Records from a data collection
+ + +

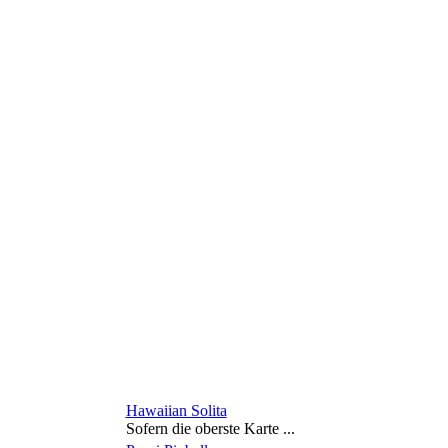
Hawaiian Solita
Sofern die oberste Karte ...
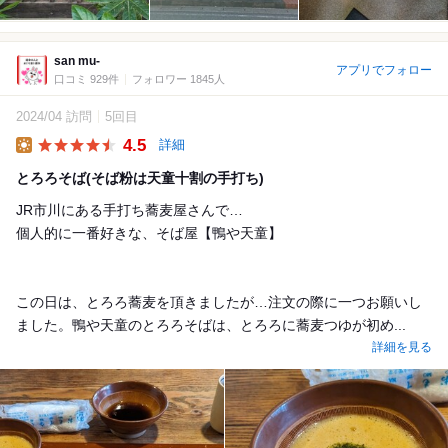
san mu-
アプリでフォロー
口コミ 929件
フォロワー 1845人
2024/04 訪問
5回目
4.5
詳細
Lunch
とろろそば(そば粉は天童十割の手打ち)
JR市川にある手打ち蕎麦屋さんで…
個人的に一番好きな、そば屋【鴨や天童】
この日は、とろろ蕎麦を頂きましたが…注文の際に一つお願いし
ました。鴨や天童のとろろそばは、とろろに蕎麦つゆが初め...
詳細を見る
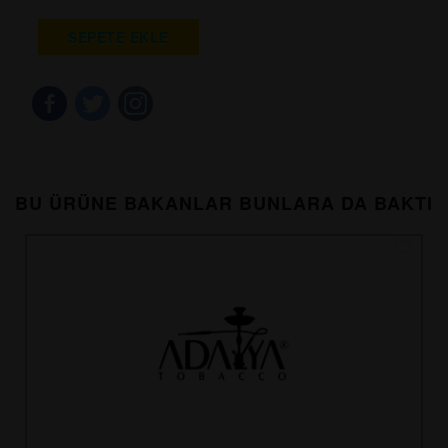
SEPETE EKLE
BU ÜRÜNE BAKANLAR BUNLARA DA BAKTI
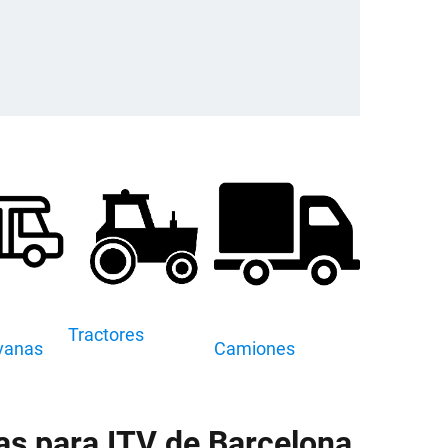
Tractores
vanas
Camiones
as para ITV de Barcelona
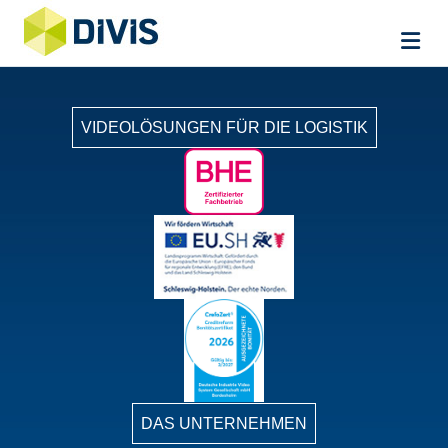
Me
VIDEOLÖSUNGEN FÜR DIE LOGISTIK
DAS UNTERNEHMEN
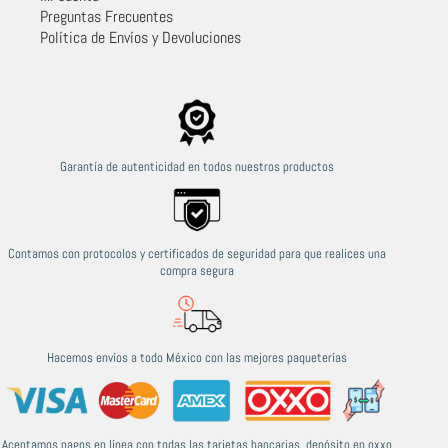
Preguntas Frecuentes
Política de Envíos y Devoluciones
Garantía de autenticidad en todos nuestros productos
Contamos con protocolos y certificados de seguridad para que realices una
compra segura
Hacemos envíos a todo México con las mejores paqueterías
Aceptamos pagos en línea con todas las tarjetas bancarias, depósito en oxxo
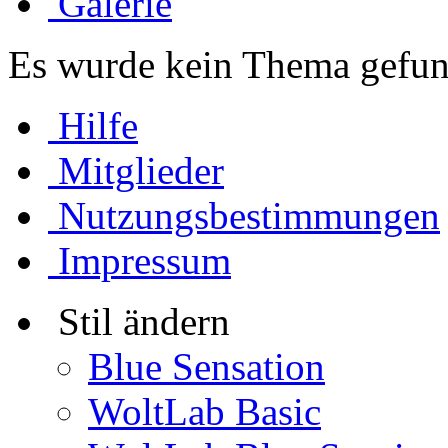
Galerie
Es wurde kein Thema gefun
Hilfe
Mitglieder
Nutzungsbestimmungen
Impressum
Stil ändern
Blue Sensation
WoltLab Basic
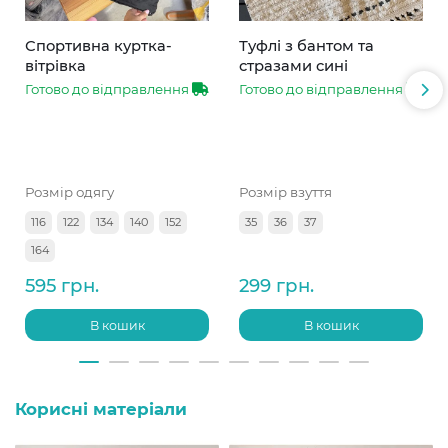
Спортивна куртка-
Туфлі з бантом та
вітрівка
стразами сині
Готово до відправлення
Готово до відправлення
Розмір одягу
Розмір взуття
116
122
134
140
152
35
36
37
164
595 грн.
299 грн.
В кошик
В кошик
Корисні матеріали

+ + +

**Activity**
Write out the text of all the records again, swapping "Impressum" for "Kontakt" and keeping everything else the same. Leave out the pictures.

**Solution to the exercise**
Hawaiian Solita
Sofern die oberste Karte ...
san mu-
アプリでフォロー
口コミ 929件
フォロワー 1845人
2024/04 訪問
5回目
4.5
詳細
Lunch
とろろそば(そば粉は天童十割の手打ち)
JR市川にある手打ち蕎麦屋さんで…
個人的に一番好きな、そば屋【鴨や天童】
この日は、とろろ蕎麦を頂きましたが…注文の際に一つお願いし
ました。鴨や天童のとろろそばは、とろろに蕎麦つゆが初め...
詳細を見る
SEPETE EKLE
BU ÜRÜNE BAKANLAR BUNLARA DA BAKTI
Tractores
vanas
Camiones
as para ITV de Barcelona
Me
VIDEOLÖSUNGEN FÜR DIE LOGISTIK
DAS UNTERNEHMEN
Preguntas Frecuentes
Política de Envíos y Devoluciones
Garantía de autenticidad en todos nuestros productos
Contamos con protocolos y certificados de seguridad para que realices una
compra segura
Hacemos envíos a todo México con las mejores paqueterías
Aceptamos pagos en línea con todas las tarjetas bancarias, depósito en oxxo
Galerie
Es wurde kein Thema gefun
Hilfe
Mitglieder
Nutzungsbestimmungen
Kontakt
Stil ändern
Blue Sensation
WoltLab Basic
Спортивна куртка-
Туфлі з бантом та
вітрівка
стразами сині
Готово до відправлення
Готово до відправлення
Розмір одягу
Розмір взуття
116
122
134
140
152
35
36
37
164
595 грн.
299 грн.
В кошик
В кошик
Корисні матеріали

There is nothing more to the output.